A WiFi Extender or a WiFi bridge just might work. As access points, they will not assign IP addresses to individual devices (WiFi and Ethernet) that are connected at the tenant location, but their hardware might allow devices to connect with each other.
When I just now connected to the Guest WiFi on an Orbi RBR750, it assigned an IP address of 192.168.2.5 to my laptop and an IP subnet of 255.255.255.0. This would tend to imply that my laptop should be able to communication with any device on the Guest WiFi IP subnet. However, I also connected a tablet to the same Guest WiFi, being assigned 192.168.2.2. When I tried to ping the tablet from the laptop, it failed with "destination unreachable" from the router.
Thus, it is pretty clear that the router enforces LAN isolation on devices connected directly to the Guest WiFi even though the IP subnet would ordinarily allow them to communicate.
"Might" comes into play when devices are both connected to a network device (such as a WiFi extender or WiFi bridge) that is itself connected to the Orbi WiFi Guest network. Perhaps the hardware/software built into this device will maintain its own ARP table and recognize that both devices are connected to it and that communication between them have no need to pass through the Orbi system at all. I can test this hypothesis, but that requires digging though my "Box of Stuff" to find a WiFi Extender.

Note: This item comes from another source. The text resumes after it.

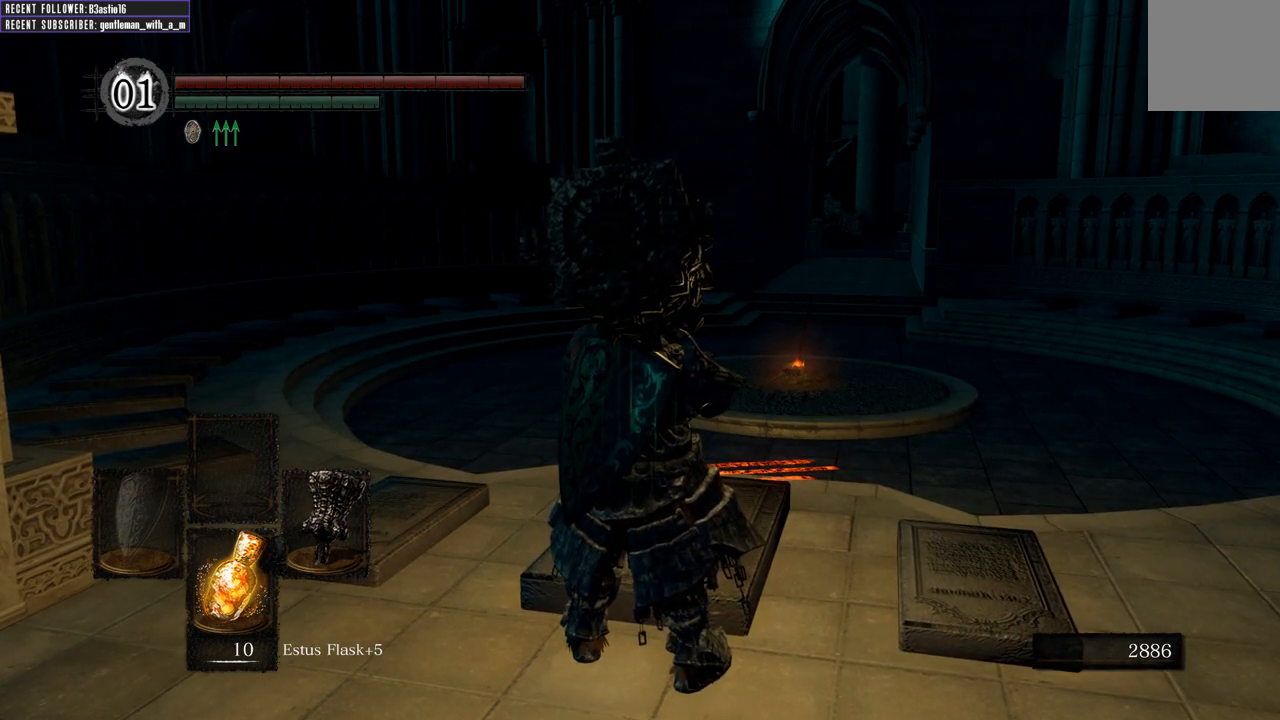
{"buttons": [], "left_stick": "center", "right_stick": "center", "events": []}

Thank you so much for the detailed response. The Orbi PRO version supports isolation on the VLANS and I think the cost is comparable, but it might be more complicated to set up.
My tenant only needs access to Internet. So, I'm not worried about providing an ethernet service for any users on the network - including me.
I do have another two questions:
1. I'm thinking everyone (including me) will use the Guest wifi network, this way everyone is isolated. We do not need ethernet as no devices are shared. In this case, are there any Internet speed restrictions, or will the router automatically allocate the guest network all the available bandwidth since no users are on the main network?
2. If I setup the Netgear subscription service to prevent hackers, does it still cover instrusions from the Internet into the guest network?
I need to decide if I will go with the Orbi Pro or the 960. Besides prices, the main difference I see with the 960 is coverage. I think client isolation is a good feature, I would expect it would be standard.
Thank you again for taking the time to review and respond.